> **YOUR ASSIGNMENT**:
Take the data that follows and return it exactly.

> **DATA FOR ANALYSIS**:
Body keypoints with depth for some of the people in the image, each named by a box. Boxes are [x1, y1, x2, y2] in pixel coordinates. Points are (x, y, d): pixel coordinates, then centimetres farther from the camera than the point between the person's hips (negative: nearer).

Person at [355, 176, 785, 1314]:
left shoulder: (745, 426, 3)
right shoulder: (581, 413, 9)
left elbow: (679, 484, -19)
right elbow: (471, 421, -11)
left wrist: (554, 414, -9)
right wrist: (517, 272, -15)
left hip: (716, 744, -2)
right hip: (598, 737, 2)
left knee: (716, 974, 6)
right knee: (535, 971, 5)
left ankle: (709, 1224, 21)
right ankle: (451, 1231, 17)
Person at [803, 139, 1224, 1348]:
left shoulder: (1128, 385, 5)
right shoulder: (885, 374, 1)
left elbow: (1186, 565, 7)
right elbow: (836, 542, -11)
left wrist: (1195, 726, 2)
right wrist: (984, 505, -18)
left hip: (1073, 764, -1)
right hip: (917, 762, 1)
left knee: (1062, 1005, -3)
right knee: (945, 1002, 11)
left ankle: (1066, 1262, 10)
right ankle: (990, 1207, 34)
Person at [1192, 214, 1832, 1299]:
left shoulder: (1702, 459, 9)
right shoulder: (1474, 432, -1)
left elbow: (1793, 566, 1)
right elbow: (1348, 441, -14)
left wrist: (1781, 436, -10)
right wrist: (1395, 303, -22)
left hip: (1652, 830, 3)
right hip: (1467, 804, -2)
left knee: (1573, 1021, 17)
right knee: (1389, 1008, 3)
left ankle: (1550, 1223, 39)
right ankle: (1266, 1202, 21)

> **TASK OUTPUT**:
Body keypoints with depth for some of the people in the image, each named by a box. Boxes are [x1, y1, x2, y2] in pixel coordinates. Points are (x, y, d): pixel coordinates, then centimetres farther from the camera than the point between the person's hips (negative: nearer).

Person at [355, 176, 785, 1314]:
left shoulder: (745, 426, 3)
right shoulder: (581, 413, 9)
left elbow: (679, 484, -19)
right elbow: (471, 421, -11)
left wrist: (554, 414, -9)
right wrist: (517, 272, -15)
left hip: (716, 744, -2)
right hip: (598, 737, 2)
left knee: (716, 974, 6)
right knee: (535, 971, 5)
left ankle: (709, 1224, 21)
right ankle: (451, 1231, 17)
Person at [803, 139, 1224, 1348]:
left shoulder: (1128, 385, 5)
right shoulder: (885, 374, 1)
left elbow: (1186, 565, 7)
right elbow: (836, 542, -11)
left wrist: (1195, 726, 2)
right wrist: (984, 505, -18)
left hip: (1073, 764, -1)
right hip: (917, 762, 1)
left knee: (1062, 1005, -3)
right knee: (945, 1002, 11)
left ankle: (1066, 1262, 10)
right ankle: (990, 1207, 34)
Person at [1192, 214, 1832, 1299]:
left shoulder: (1702, 459, 9)
right shoulder: (1474, 432, -1)
left elbow: (1793, 566, 1)
right elbow: (1348, 441, -14)
left wrist: (1781, 436, -10)
right wrist: (1395, 303, -22)
left hip: (1652, 830, 3)
right hip: (1467, 804, -2)
left knee: (1573, 1021, 17)
right knee: (1389, 1008, 3)
left ankle: (1550, 1223, 39)
right ankle: (1266, 1202, 21)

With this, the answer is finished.